>> BEGIN Given text

SATHEE: Optics 4 Question 22

Optics 4 Question 22

23. A right angled prism $(45^{\circ} - 90^{\circ} - 45^{\circ})$ of refractive index $n$ has a plane of refractive index $n_{1} (n_{1} < n)$ cemented to its diagonal face. The assembly is in air. The ray is incident on $A B$ .

(1996, 3M)

(a) Calculate the angle of incidence at $A B$ for which the ray strikes the diagonal face at the critical angle.

(b) Assuming $n = 1.352$ , calculate the angle of incidence at $A B$ for which the refracted ray passes through the diagonal face undeviated.

Show Answer

Answer:

Correct Answer: 23. (a) $i_{1} = \sin^{- 1} \frac{1}{\sqrt{2}} (\sqrt{n^{2} - n_{1}^{2}} - n_{1})$

$\begin{array}{ll} (b) 73^{\circ} & 24 \cdot μ = \sqrt{3} \end{array}$

Solution:

(a) Critical angle $θ_{c}$ at face $A C$ will be given by

$\begin{aligned} θ_{c} & = \sin^{- 1} \frac{n_{1}}{n} \\ or \sin θ_{c} & = \frac{n_{1}}{n} \end{aligned}$

Now, it is given that $r_{2} = θ_{c}$

$∴ r_{1} = A - r_{2} = (45^{\circ} - θ_{c})$

Applying Snell’s law at face $A B$ , we have

$\begin{aligned} n = \frac{\sin i_{1}}{\sin r_{1}} or \sin i_{1} = n \sin r_{1} \\ ∴ i_{1} & = \sin^{- 1} (n \sin r_{1}) \end{aligned}$

Substituting value of $r_{1}$ , we get

$\begin{aligned} i_{1} & = \sin^{- 1} n \sin (45^{\circ} - θ_{c}) \\ = \sin^{- 1} n (\sin 45^{\circ} \cos θ_{c} - \cos 45^{\circ} \sin θ_{c}) \\ = \sin^{- 1} \frac{n}{\sqrt{2}} (\sqrt{1 - \sin^{2} θ_{c}} - \sin θ_{c}) \\ = \sin^{- 1} \frac{n}{\sqrt{2}} \sqrt{1 - \frac{n_{1}^{2}}{n^{2}}} - \frac{n_{1}}{n} \\ i_{1} & = \sin^{- 1} \frac{1}{\sqrt{2}} (\sqrt{n^{2} - n_{1}^{2}} - n_{1}) \end{aligned}$

Therefore, required angle of incidence ( $i_{1})$ at face $A B$ for which the ray strikes at $A C$ at critical angle is

$i_{1} = \sin^{- 1} \frac{1}{\sqrt{2}} (\sqrt{n^{2} - n_{1}^{2}} - n_{1})$

(b) The ray will pass undeviated through face $A C$ when either $n_{1} = n$ or $r_{2} = 0^{\circ}$ i.e. ray falls normally on face $A C$ .

>> END Given text
>> BEGIN Data records

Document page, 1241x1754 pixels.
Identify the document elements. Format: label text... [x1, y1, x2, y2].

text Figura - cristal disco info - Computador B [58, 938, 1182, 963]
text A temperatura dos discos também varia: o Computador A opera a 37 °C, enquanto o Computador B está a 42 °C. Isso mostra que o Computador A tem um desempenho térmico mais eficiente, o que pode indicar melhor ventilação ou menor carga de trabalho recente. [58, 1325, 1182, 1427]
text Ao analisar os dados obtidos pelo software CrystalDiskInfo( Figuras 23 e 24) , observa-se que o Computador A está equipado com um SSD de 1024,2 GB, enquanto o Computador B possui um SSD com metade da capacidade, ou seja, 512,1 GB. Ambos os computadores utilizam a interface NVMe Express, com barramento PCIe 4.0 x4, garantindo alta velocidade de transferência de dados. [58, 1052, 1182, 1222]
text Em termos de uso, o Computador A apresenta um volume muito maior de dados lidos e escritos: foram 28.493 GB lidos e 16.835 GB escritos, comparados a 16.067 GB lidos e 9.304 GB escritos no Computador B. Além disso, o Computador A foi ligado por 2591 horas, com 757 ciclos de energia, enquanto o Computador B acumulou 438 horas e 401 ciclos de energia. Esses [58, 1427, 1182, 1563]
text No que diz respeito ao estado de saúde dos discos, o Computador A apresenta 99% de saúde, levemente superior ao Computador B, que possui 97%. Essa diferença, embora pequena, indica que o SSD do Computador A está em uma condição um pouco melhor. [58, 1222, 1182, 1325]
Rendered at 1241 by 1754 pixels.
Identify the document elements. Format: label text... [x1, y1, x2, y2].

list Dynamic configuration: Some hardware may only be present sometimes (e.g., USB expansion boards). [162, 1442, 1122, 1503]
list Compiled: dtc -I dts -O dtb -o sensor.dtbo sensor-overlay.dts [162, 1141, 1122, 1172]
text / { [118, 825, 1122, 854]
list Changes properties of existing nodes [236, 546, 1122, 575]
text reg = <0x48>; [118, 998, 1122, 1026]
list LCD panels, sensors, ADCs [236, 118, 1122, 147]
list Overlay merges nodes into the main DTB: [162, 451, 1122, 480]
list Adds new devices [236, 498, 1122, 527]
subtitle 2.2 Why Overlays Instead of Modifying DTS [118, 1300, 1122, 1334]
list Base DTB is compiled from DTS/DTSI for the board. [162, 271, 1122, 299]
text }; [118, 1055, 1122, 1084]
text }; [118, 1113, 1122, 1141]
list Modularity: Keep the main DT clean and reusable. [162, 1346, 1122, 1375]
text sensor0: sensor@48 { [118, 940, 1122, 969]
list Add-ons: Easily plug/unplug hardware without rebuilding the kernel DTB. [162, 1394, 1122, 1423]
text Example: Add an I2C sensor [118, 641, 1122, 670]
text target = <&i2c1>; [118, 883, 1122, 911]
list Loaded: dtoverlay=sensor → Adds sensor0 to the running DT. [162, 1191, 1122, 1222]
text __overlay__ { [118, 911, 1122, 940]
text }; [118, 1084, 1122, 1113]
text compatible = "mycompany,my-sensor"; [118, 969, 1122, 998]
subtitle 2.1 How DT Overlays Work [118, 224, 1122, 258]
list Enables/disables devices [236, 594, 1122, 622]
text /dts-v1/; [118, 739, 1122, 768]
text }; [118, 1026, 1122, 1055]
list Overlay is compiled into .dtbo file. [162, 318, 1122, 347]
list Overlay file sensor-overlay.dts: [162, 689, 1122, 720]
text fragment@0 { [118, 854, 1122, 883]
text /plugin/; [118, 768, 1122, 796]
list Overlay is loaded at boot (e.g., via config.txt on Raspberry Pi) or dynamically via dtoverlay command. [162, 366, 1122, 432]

>> END Data records

### What to do
In the optics problem, under what condition does part (b) of the solution say the ray will pass undeviated through face AC?

### Expected answer
Either n₁ = n or r₂ = 0°, meaning the ray falls normally on face AC.